This paper presents a grounded language-image pre-training (GLIP) model for learning object-level, language-aware, and semantic-rich visual representations. GLIP unifies object detection and phrase grounding for pre-training. The unification brings two benefits: 1) it allows GLIP to learn from both detection and grounding data to improve both tasks and bootstrap a good grounding model; 2) GLIP can leverage massive image-text pairs by generating grounding boxes in a self-training fashion, making the learned representation semantic-rich.
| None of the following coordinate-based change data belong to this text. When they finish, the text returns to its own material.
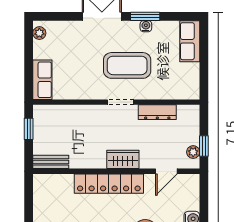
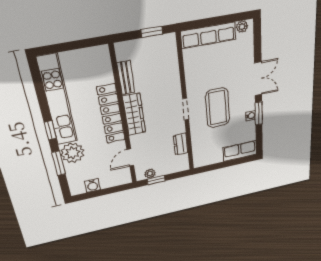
row of seats: (42, 80) -> (208, 35), width x1.48
dresser: (157, 112) -> (181, 144), width x0.70
wardrobe: (123, 159) -> (134, 115), width x1.50
bench: (51, 162) -> (126, 78), moved
door: (166, 171) -> (130, 157), hinge flipped

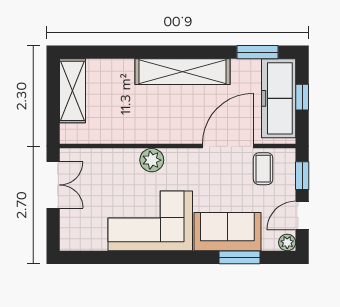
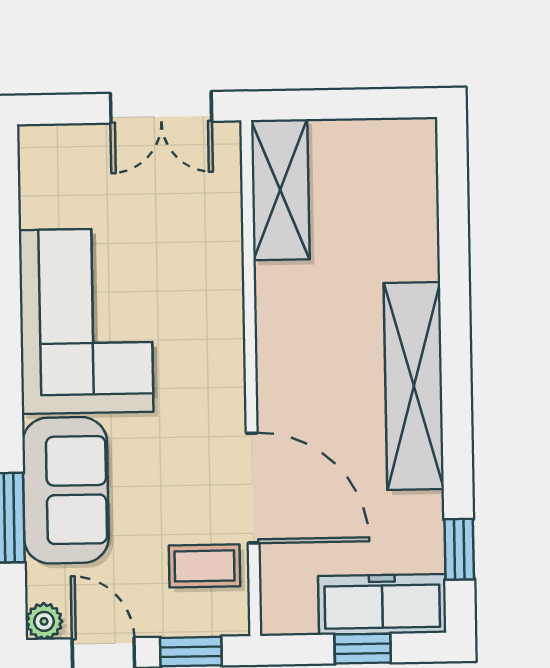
window: (258, 52) -> (459, 549), width x0.67
shelving: (73, 91) -> (280, 190), moved, turned 90
freezer: (279, 98) -> (382, 604), width x0.73, depth x0.79
plant: (152, 160) -> (219, 322), removed

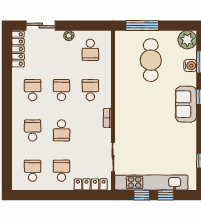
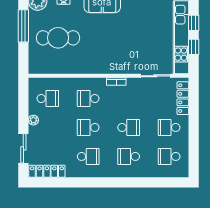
window: (142, 26) -> (23, 26), moved
school desk: (33, 90) -> (88, 156), turned 180

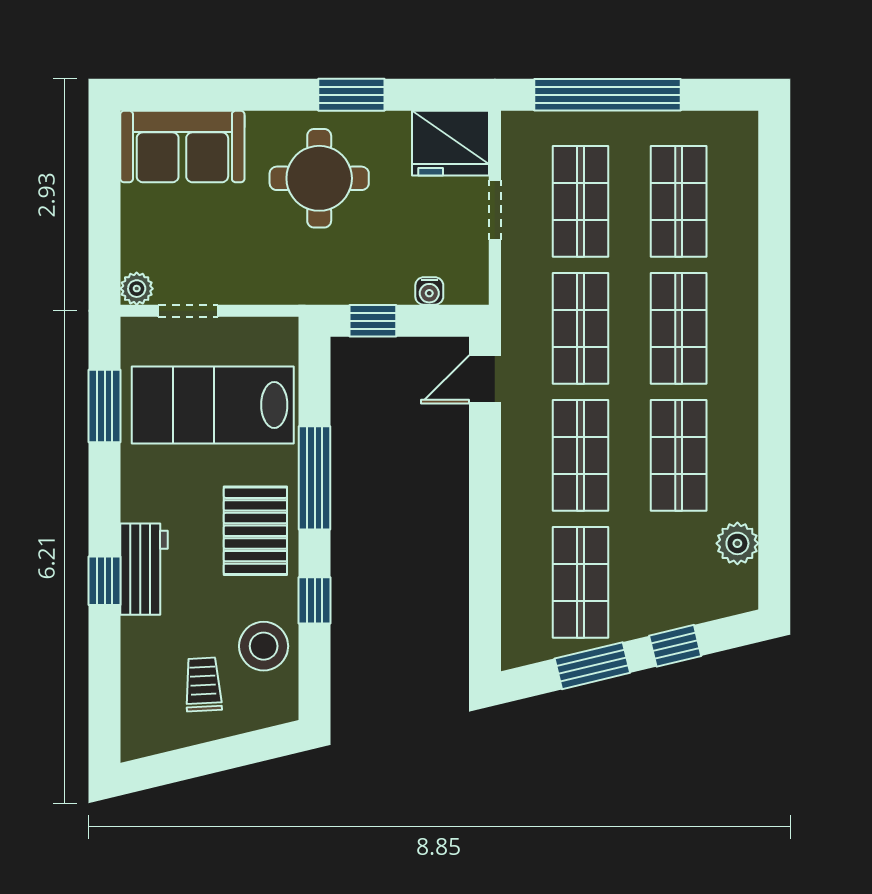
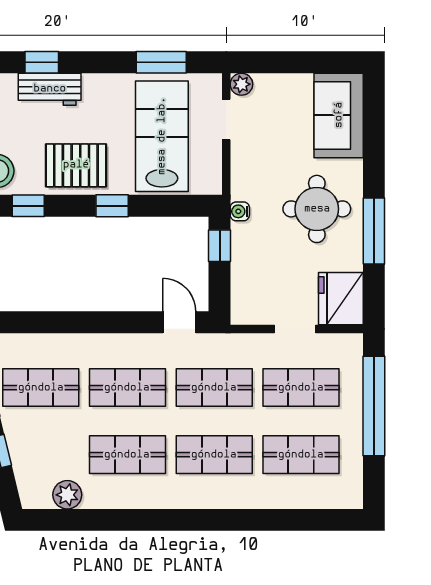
window: (351, 95) -> (374, 231), width x1.44
water cooler: (429, 291) -> (240, 211), moved
window: (315, 478) -> (112, 206), width x0.46

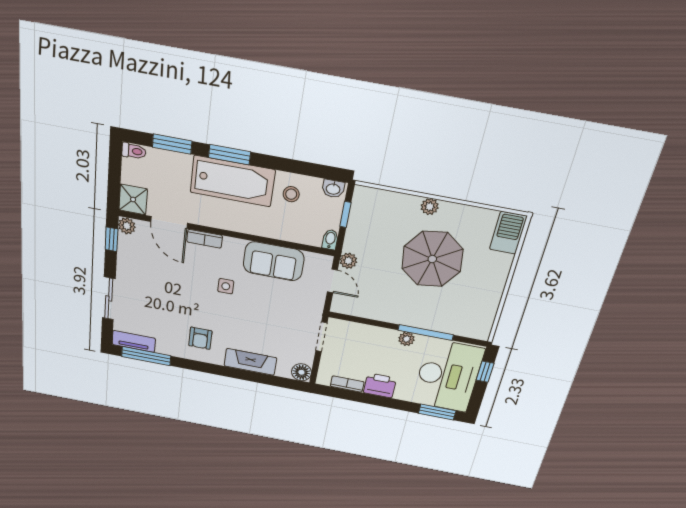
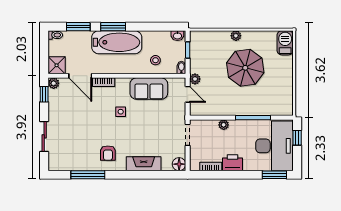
stool: (291, 194) -> (155, 60), moved
plant: (407, 339) -> (224, 125), moved
tv unit: (134, 341) -> (63, 165), removed
window: (146, 356) -> (88, 175), moved

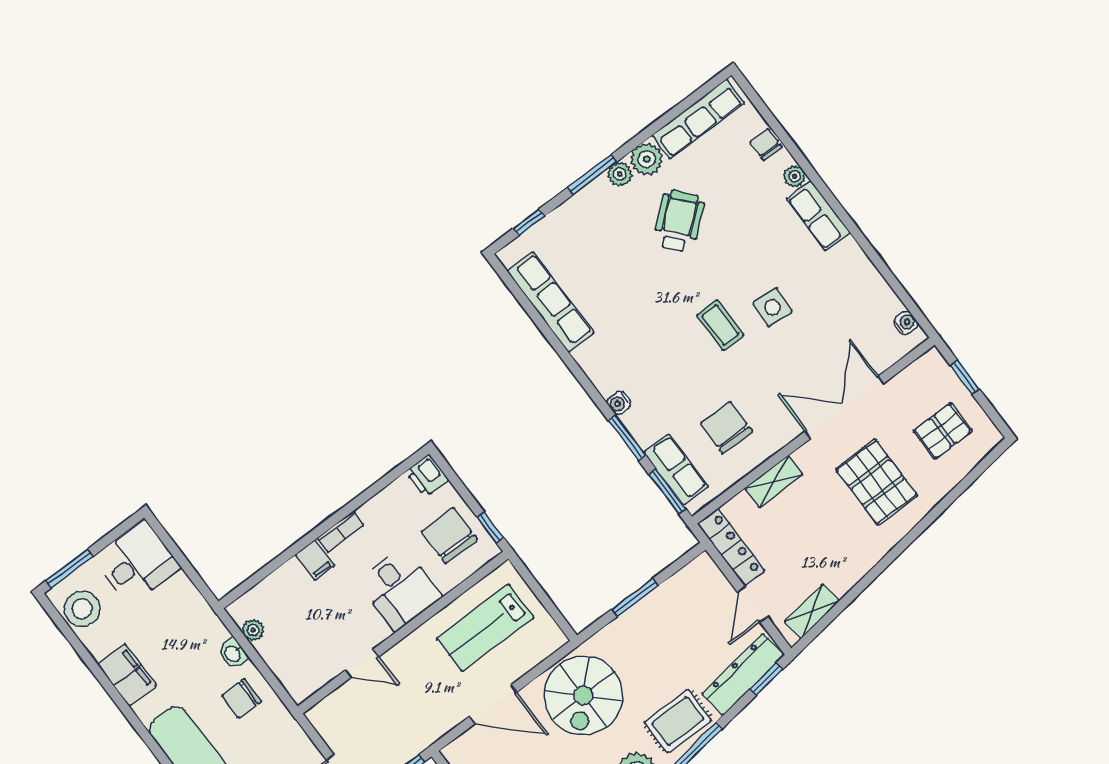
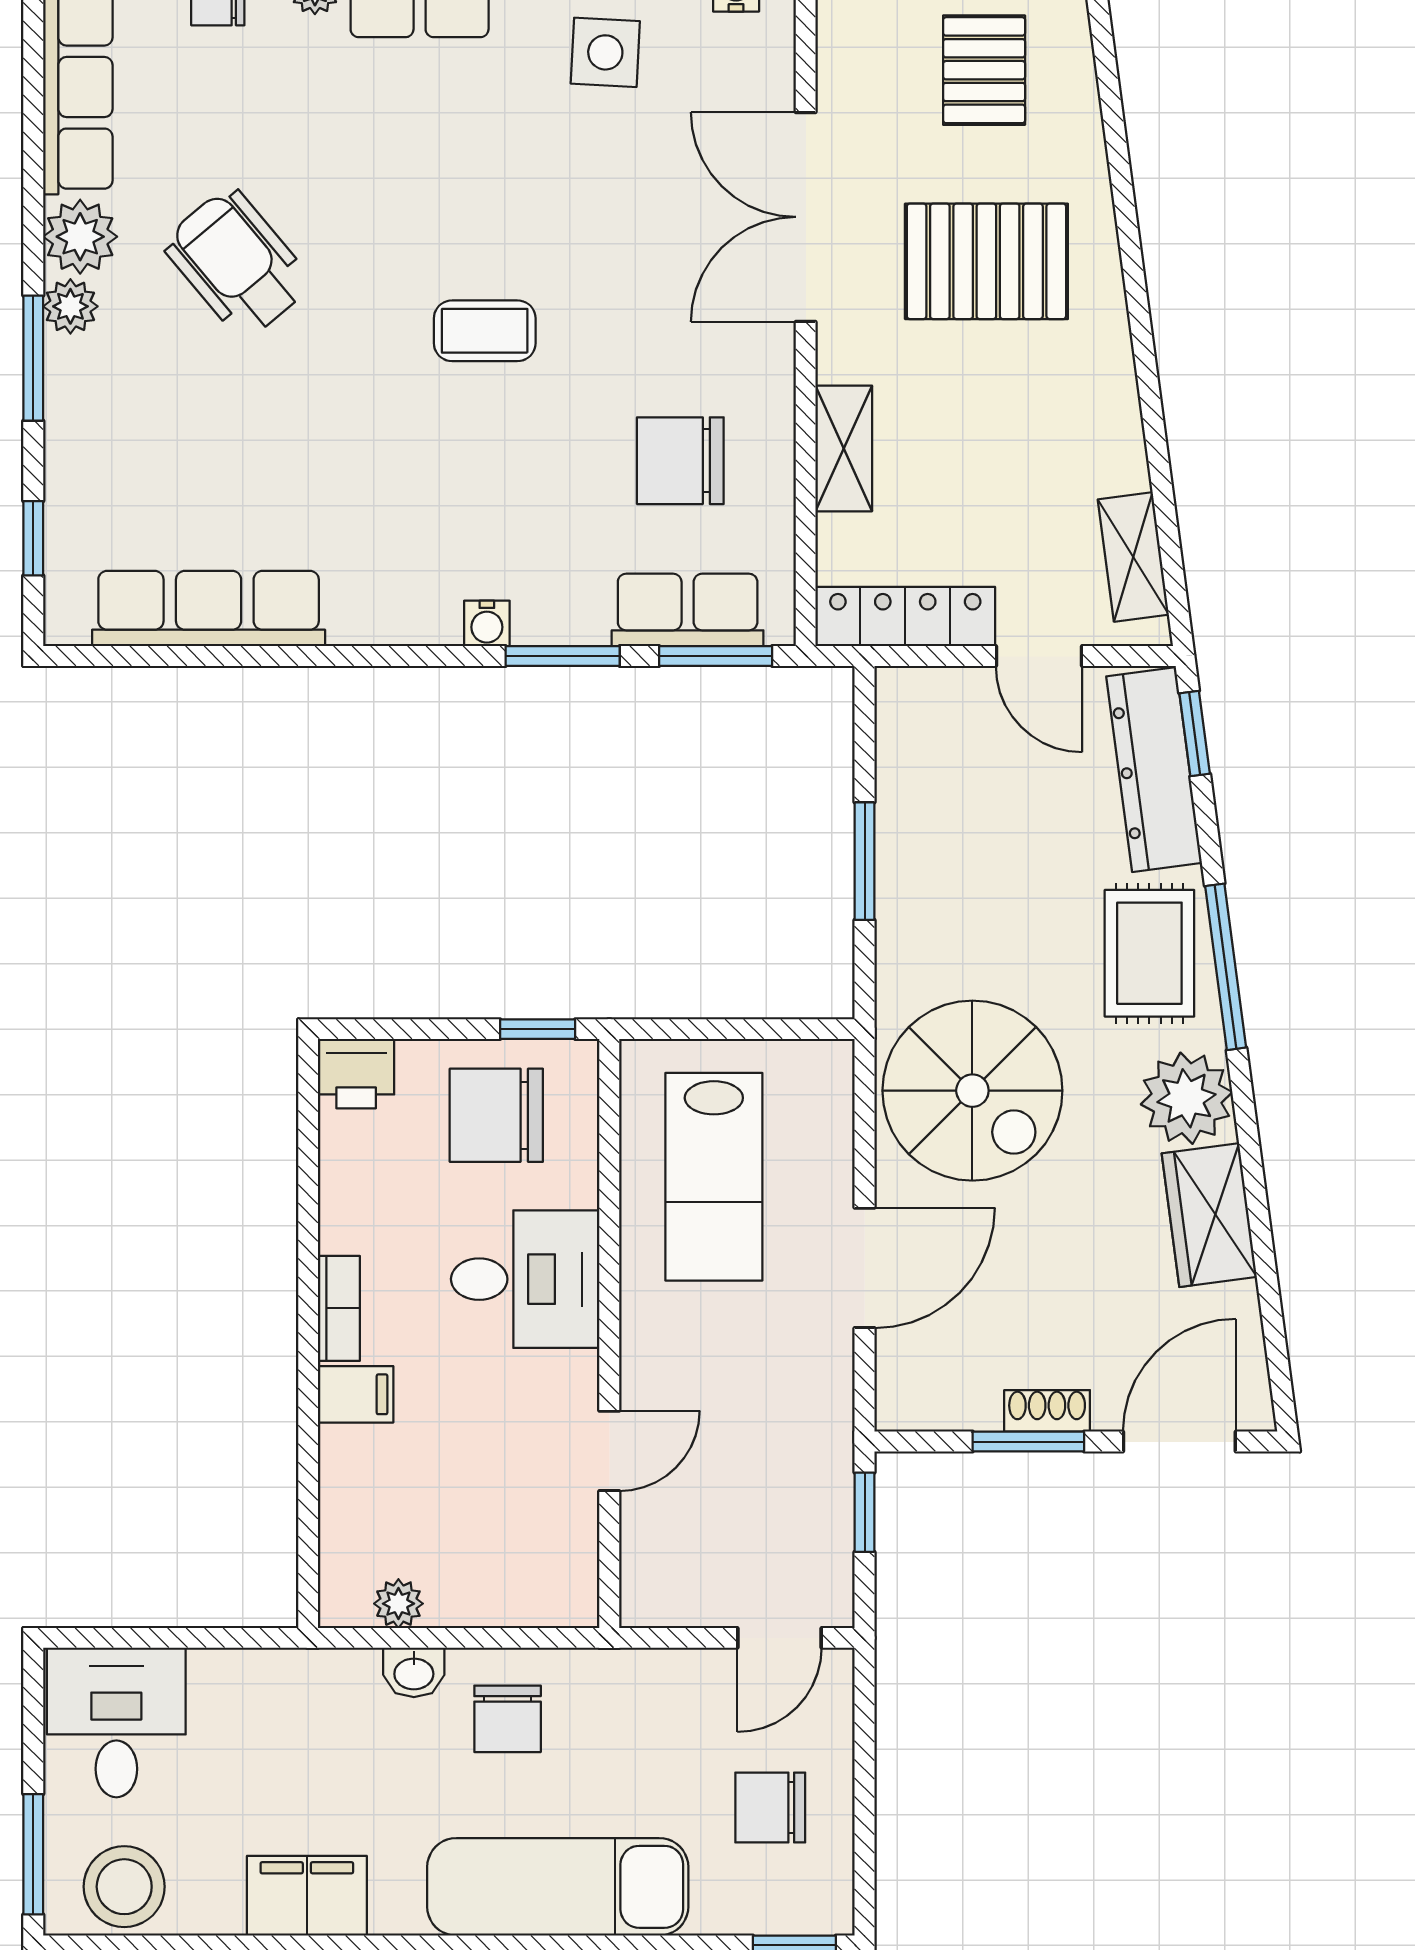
side table: (772, 307) -> (605, 52), moved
In our experiments, we pre-train GLIP on 27M grounding data, including 3M human-annotated and 24M web-crawled image-text pairs. The learned representations demonstrate strong zero-shot and few-shot transferability to various object-level recognition tasks. 1) When directly evaluated on COCO and LVIS (without seeing any images in COCO during pre-training), GLIP achieves 49.8 AP and 26.9 AP, respectively, surpassing many supervised baselines. 2) After fine-tuned on COCO, GLIP achieves 60.8 AP on val and 61.5 AP on test-dev, surpassing prior SoTA. 3) When transferred to 13 downstream object detection tasks, a 1-shot GLIP rivals with a fully-supervised Dynamic Head.
cd $MMDETROOT
# source installation
pip install -r requirements/multimodal.txt
# or mim installation
mim install mmdet[multimodal]cd $MMDETROOT
wget https://download.openmmlab.com/mmdetection/v3.0/glip/glip_tiny_a_mmdet-b3654169.pth
python demo/image_demo.py demo/demo.jpg \
configs/glip/glip_atss_swin-t_a_fpn_dyhead_pretrain_obj365.py \
--weights glip_tiny_a_mmdet-b3654169.pth \
--texts 'bench. car'
GLIP utilizes BERT as the language model, which requires access to https://huggingface.co/. If you encounter connection errors due to network access, you can download the required files on a computer with internet access and save them locally. Finally, modify the lang_model_name field in the config to the local path. Please refer to the following code:
from transformers import BertConfig, BertModel
from transformers import AutoTokenizer
config = BertConfig.from_pretrained("bert-base-uncased")
model = BertModel.from_pretrained("bert-base-uncased", add_pooling_layer=False, config=config)
tokenizer = AutoTokenizer.from_pretrained("bert-base-uncased")
config.save_pretrained("your path/bert-base-uncased")
model.save_pretrained("your path/bert-base-uncased")
tokenizer.save_pretrained("your path/bert-base-uncased")| Model | Zero-shot or Finetune | COCO mAP | Official COCO mAP | Pre-Train Data | Config | Download |
|---|---|---|---|---|---|---|
| GLIP-T (A) | Zero-shot | 43.0 | 42.9 | O365 | config | model |
| GLIP-T (A) | Finetune | 53.3 | 52.9 | O365 | config | model| log |
| GLIP-T (B) | Zero-shot | 44.9 | 44.9 | O365 | config | model |
| GLIP-T (B) | Finetune | 54.1 | 53.8 | O365 | config | model| log |
| GLIP-T (C) | Zero-shot | 46.7 | 46.7 | O365,GoldG | config | model |
| GLIP-T (C) | Finetune | 55.2 | 55.1 | O365,GoldG | config | model| log |
| GLIP-T | Zero-shot | 46.6 | 46.6 | O365,GoldG,CC3M,SBU | config | model |
| GLIP-T | Finetune | 55.4 | 55.2 | O365,GoldG,CC3M,SBU | config | model| log |
| GLIP-L | Zero-shot | 51.3 | 51.4 | FourODs,GoldG,CC3M+12M,SBU | config | model |
| GLIP-L | Finetune | 59.4 | FourODs,GoldG,CC3M+12M,SBU | config | model| log |
Note:
- The weights corresponding to the zero-shot model are adopted from the official weights and converted using the script. We have not retrained the model for the time being.
- Finetune refers to fine-tuning on the COCO 2017 dataset. The L model is trained using 16 A100 GPUs, while the remaining models are trained using 16 NVIDIA GeForce 3090 GPUs.
- Taking the GLIP-T(A) model as an example, I trained it twice using the official code, and the fine-tuning mAP were 52.5 and 52.6. Therefore, the mAP we achieved in our reproduction is higher than the official results. The main reason is that we modified the
weight_decayparameter. - Our experiments revealed that training for 24 epochs leads to overfitting. Therefore, we chose the best-performing model. If users want to train on a custom dataset, it is advisable to shorten the number of epochs and save the best-performing model.
- Due to the official absence of fine-tuning hyperparameters for the GLIP-L model, we have not yet reproduced the official accuracy. I have found that overfitting can also occur, so it may be necessary to consider custom modifications to data augmentation and model enhancement. Given the high cost of training, we have not conducted any research on this matter at the moment.